Select all lines in the records that include "median".

* EXERCISE DATA *

- - -

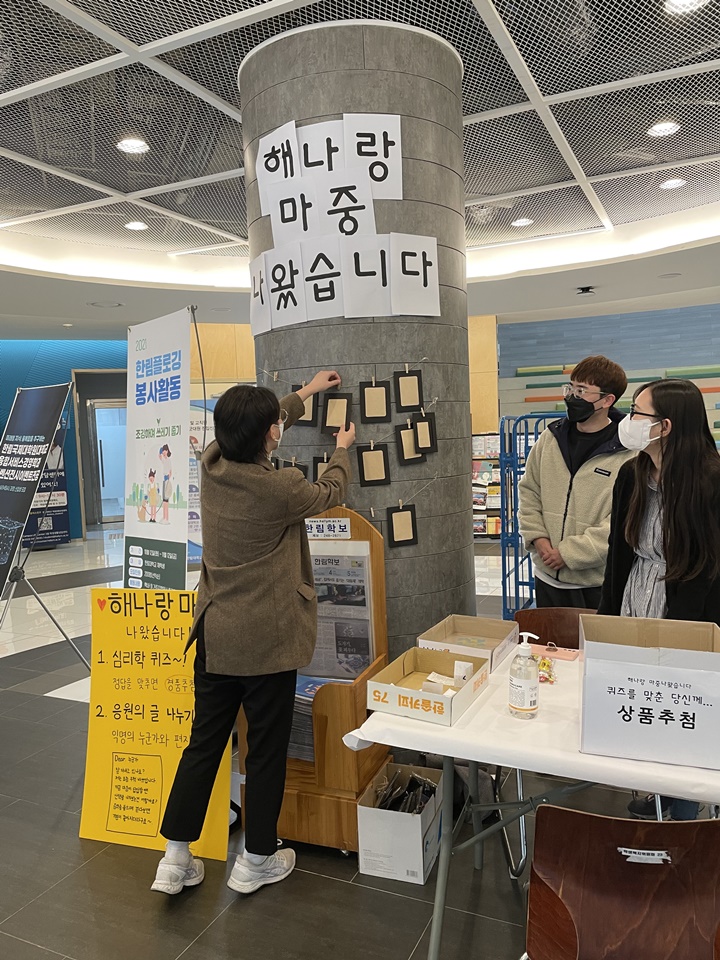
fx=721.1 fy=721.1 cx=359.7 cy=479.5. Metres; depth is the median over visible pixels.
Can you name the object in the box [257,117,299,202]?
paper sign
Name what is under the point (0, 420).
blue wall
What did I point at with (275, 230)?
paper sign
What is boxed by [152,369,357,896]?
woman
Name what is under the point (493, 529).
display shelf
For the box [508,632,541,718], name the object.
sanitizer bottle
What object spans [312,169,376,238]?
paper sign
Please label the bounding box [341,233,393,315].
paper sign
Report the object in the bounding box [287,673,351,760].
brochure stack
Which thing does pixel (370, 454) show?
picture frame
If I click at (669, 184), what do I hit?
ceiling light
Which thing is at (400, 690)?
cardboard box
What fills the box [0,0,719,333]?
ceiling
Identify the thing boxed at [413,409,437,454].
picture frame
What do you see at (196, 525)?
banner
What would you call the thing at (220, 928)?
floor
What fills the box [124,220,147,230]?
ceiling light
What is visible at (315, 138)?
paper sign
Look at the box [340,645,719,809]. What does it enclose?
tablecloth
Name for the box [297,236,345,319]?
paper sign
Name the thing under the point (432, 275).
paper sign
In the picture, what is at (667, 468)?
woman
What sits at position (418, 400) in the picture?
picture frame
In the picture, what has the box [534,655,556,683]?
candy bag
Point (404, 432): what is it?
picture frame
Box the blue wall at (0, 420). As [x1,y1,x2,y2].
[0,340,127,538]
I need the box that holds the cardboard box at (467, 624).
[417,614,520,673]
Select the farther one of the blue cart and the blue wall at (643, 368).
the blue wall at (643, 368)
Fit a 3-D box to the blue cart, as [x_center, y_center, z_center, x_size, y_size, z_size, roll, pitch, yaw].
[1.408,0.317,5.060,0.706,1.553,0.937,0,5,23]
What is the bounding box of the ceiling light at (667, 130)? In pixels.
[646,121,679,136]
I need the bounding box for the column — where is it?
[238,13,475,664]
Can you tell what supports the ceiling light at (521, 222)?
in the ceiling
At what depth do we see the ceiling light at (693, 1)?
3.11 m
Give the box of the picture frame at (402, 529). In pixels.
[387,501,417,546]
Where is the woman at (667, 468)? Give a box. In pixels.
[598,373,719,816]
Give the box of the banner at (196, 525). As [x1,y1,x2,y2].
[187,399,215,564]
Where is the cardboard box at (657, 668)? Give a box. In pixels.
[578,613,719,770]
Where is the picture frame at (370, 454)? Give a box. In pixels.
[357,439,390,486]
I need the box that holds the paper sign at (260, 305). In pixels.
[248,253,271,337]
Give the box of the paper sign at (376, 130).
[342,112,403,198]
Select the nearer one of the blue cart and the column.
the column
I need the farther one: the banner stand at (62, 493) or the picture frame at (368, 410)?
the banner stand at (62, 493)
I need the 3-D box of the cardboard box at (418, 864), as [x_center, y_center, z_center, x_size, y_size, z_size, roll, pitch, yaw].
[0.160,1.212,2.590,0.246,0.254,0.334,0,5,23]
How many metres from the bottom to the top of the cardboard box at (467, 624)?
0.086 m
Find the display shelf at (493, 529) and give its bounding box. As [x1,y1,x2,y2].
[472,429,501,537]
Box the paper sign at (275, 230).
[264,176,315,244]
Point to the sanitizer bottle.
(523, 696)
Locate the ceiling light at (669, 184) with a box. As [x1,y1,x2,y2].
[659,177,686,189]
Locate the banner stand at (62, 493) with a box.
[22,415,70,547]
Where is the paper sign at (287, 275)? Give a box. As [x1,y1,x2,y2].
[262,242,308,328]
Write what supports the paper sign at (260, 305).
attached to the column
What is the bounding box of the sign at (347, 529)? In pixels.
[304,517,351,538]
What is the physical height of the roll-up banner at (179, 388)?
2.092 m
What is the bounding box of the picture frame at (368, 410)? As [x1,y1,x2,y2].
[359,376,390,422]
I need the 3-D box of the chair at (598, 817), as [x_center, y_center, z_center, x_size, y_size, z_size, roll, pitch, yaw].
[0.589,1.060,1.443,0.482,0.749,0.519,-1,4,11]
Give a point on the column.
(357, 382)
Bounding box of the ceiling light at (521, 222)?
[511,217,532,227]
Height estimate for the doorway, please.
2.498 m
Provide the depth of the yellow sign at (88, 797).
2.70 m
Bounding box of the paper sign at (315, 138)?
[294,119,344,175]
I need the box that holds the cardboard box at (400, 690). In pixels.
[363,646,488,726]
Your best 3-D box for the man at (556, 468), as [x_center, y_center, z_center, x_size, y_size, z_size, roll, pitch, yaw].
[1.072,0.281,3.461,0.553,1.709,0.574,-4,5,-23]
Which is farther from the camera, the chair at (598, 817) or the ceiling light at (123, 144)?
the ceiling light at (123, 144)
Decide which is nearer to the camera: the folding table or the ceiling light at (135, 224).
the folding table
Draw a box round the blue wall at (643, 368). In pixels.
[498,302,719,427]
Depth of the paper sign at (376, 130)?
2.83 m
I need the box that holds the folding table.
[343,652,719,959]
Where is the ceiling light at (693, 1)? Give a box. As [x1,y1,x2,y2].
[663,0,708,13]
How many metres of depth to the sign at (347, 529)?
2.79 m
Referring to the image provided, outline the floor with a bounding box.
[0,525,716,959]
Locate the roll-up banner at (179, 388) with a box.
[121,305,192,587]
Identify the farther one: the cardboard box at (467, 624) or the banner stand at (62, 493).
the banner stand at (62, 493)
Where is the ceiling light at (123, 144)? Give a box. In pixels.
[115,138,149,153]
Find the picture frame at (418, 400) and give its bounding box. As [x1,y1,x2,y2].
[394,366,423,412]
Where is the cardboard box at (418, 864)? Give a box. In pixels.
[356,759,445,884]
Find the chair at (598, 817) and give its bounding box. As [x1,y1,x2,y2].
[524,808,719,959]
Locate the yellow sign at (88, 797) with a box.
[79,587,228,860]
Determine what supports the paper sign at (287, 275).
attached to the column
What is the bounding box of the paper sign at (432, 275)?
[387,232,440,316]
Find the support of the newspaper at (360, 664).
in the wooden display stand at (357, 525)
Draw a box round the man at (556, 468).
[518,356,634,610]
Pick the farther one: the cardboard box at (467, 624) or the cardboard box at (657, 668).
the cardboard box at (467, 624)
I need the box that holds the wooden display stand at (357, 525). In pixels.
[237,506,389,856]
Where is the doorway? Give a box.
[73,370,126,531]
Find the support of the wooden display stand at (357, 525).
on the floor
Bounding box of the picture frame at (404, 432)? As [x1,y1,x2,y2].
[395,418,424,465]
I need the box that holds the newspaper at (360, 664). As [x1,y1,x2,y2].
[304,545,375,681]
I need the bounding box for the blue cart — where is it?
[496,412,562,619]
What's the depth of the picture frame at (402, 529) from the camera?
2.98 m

- - -

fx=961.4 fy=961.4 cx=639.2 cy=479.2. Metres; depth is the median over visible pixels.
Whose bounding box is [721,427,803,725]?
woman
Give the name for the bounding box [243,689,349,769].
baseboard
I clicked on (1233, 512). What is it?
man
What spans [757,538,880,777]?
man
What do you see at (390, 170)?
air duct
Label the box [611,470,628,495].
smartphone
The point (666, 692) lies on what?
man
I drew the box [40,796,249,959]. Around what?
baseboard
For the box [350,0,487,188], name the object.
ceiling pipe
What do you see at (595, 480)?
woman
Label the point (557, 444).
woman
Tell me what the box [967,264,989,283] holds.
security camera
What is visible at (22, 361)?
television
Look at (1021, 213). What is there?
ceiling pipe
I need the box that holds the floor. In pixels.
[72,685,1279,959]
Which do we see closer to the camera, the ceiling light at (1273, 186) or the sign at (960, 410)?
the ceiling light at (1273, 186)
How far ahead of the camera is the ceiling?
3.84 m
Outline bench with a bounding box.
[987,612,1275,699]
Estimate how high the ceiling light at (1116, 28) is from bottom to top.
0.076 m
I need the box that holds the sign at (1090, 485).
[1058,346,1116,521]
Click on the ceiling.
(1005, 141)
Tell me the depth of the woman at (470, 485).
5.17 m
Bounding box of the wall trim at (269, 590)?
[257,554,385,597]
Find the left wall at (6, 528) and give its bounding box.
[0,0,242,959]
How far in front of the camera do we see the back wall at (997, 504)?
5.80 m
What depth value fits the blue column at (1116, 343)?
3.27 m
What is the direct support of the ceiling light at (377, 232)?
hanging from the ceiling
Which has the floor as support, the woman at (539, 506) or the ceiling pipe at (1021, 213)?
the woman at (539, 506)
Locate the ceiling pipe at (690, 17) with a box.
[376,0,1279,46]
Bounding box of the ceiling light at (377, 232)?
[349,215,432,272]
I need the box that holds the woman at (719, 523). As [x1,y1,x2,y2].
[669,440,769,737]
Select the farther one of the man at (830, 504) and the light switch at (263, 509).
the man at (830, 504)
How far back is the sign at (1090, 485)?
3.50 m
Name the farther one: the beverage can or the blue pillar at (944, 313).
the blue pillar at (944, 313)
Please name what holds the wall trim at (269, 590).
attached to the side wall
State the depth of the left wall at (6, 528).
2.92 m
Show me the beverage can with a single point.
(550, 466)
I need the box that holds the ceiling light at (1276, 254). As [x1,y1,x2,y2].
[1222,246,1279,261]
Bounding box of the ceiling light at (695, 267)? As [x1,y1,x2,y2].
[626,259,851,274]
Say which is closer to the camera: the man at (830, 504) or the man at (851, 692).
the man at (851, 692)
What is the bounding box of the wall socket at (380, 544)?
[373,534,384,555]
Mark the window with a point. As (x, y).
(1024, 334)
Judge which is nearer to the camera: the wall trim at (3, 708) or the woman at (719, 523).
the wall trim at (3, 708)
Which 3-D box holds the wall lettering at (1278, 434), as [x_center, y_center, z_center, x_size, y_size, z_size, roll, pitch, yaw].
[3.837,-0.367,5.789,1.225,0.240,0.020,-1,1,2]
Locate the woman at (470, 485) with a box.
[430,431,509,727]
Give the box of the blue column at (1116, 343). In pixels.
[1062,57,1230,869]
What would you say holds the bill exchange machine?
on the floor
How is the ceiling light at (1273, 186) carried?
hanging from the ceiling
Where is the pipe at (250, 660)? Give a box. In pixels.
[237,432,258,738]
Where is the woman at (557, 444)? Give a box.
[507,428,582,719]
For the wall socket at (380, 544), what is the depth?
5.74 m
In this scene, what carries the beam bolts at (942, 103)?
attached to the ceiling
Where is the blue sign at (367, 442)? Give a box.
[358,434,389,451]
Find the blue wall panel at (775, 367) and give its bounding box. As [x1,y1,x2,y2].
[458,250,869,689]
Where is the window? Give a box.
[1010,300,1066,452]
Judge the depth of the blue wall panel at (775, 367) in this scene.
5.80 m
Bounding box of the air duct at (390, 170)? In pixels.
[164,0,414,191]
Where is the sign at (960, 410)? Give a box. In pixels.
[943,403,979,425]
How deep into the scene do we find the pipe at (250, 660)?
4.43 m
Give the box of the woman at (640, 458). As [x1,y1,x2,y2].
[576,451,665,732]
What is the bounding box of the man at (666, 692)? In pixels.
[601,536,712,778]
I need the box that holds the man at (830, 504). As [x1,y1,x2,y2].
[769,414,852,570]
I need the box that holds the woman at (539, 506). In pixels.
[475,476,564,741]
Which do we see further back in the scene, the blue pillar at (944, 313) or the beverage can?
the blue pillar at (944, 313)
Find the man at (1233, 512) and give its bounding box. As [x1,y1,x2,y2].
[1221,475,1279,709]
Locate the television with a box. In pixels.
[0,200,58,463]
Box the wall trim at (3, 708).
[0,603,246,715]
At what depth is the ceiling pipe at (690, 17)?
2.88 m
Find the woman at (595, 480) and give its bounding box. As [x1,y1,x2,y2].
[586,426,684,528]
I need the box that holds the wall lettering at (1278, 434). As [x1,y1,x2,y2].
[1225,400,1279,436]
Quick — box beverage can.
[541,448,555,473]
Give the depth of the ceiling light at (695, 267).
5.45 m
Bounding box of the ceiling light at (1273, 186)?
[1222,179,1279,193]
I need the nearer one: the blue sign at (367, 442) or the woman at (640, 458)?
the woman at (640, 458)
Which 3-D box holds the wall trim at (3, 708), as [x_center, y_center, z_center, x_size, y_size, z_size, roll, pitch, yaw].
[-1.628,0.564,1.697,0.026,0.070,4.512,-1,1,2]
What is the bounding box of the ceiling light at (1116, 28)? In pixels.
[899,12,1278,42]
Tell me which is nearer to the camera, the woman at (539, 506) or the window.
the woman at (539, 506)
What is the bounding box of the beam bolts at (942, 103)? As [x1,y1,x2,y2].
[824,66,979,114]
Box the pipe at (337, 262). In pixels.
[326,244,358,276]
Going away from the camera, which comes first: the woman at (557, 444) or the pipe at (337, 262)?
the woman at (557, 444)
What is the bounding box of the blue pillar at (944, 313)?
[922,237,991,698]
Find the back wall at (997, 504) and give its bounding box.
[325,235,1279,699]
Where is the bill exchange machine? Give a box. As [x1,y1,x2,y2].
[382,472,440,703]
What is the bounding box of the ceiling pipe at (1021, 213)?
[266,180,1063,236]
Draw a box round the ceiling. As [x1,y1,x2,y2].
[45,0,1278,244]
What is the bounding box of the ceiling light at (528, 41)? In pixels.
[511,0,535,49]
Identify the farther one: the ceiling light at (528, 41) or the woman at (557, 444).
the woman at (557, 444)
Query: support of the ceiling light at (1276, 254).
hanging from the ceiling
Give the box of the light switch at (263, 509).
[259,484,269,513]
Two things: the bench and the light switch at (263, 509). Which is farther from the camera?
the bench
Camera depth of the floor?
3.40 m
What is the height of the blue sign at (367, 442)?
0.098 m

- - -

* RESPONSE TO THIS EXERCISE *
fx=721.1 fy=721.1 cx=359.7 cy=479.5. Metres; depth is the median over visible pixels.
fx=961.4 fy=961.4 cx=639.2 cy=479.2. Metres; depth is the median over visible pixels.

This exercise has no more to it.